+++ WORKING DATA
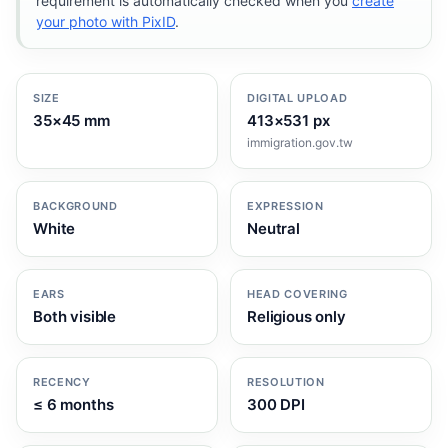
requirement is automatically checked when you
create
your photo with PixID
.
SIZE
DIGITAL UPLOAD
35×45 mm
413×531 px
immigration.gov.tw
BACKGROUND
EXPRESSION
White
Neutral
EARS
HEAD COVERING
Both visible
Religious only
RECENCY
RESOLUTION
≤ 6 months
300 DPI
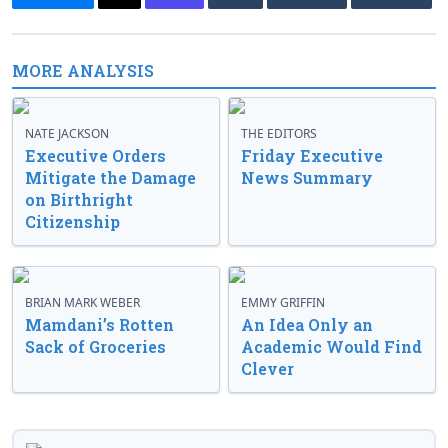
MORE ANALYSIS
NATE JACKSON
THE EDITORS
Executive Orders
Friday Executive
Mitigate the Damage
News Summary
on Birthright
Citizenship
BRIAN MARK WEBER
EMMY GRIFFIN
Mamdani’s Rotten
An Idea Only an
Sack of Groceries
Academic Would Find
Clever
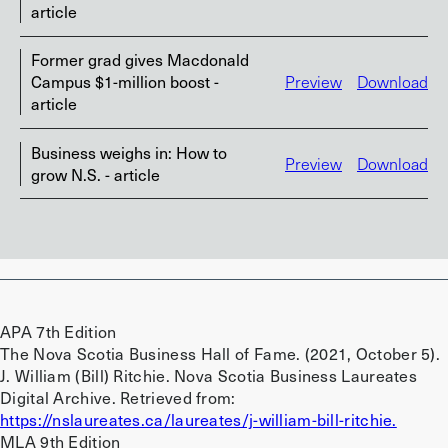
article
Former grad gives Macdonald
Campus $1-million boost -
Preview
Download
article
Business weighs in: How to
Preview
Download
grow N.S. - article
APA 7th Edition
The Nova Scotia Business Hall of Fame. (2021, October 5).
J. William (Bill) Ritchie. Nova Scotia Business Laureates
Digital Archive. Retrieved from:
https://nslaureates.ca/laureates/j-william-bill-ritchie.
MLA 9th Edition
++++++
+++ WORKING DATA
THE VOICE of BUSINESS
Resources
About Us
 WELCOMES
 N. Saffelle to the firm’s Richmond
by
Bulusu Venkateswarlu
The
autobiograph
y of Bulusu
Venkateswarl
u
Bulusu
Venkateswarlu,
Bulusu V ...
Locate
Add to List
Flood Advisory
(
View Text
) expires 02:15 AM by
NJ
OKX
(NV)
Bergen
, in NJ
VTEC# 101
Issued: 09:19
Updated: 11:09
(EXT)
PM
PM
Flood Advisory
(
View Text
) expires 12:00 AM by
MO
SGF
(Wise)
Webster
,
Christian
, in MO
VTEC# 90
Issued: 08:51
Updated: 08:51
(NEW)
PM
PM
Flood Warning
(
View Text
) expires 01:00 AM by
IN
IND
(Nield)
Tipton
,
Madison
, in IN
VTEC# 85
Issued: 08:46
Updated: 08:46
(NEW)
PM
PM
++++++
+++ WORKING DATA
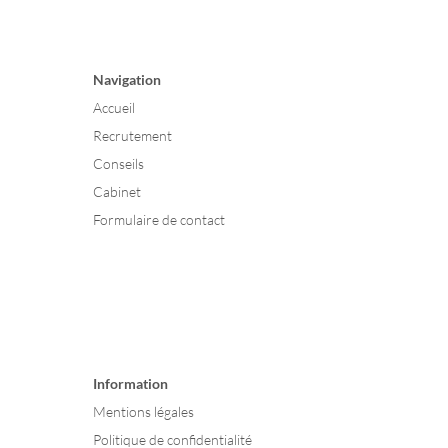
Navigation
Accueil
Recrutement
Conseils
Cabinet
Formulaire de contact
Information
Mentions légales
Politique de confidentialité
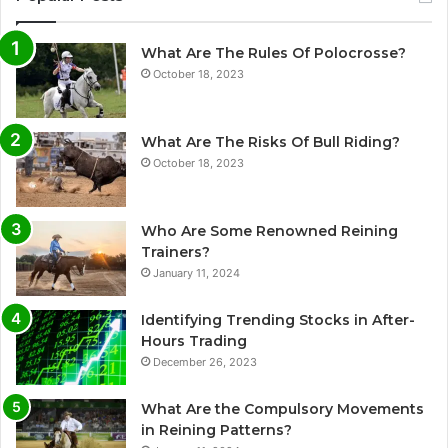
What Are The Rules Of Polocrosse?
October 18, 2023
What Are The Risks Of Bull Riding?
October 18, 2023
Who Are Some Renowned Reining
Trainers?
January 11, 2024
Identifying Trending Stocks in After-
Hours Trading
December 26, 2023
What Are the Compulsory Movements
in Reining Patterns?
++++++
WHAT IS REQUIRED:
Wherever a line of the listing above contains the string "Executive", copy that line.

ANSWER TO THE EXERCISE:
Executive Orders
Friday Executive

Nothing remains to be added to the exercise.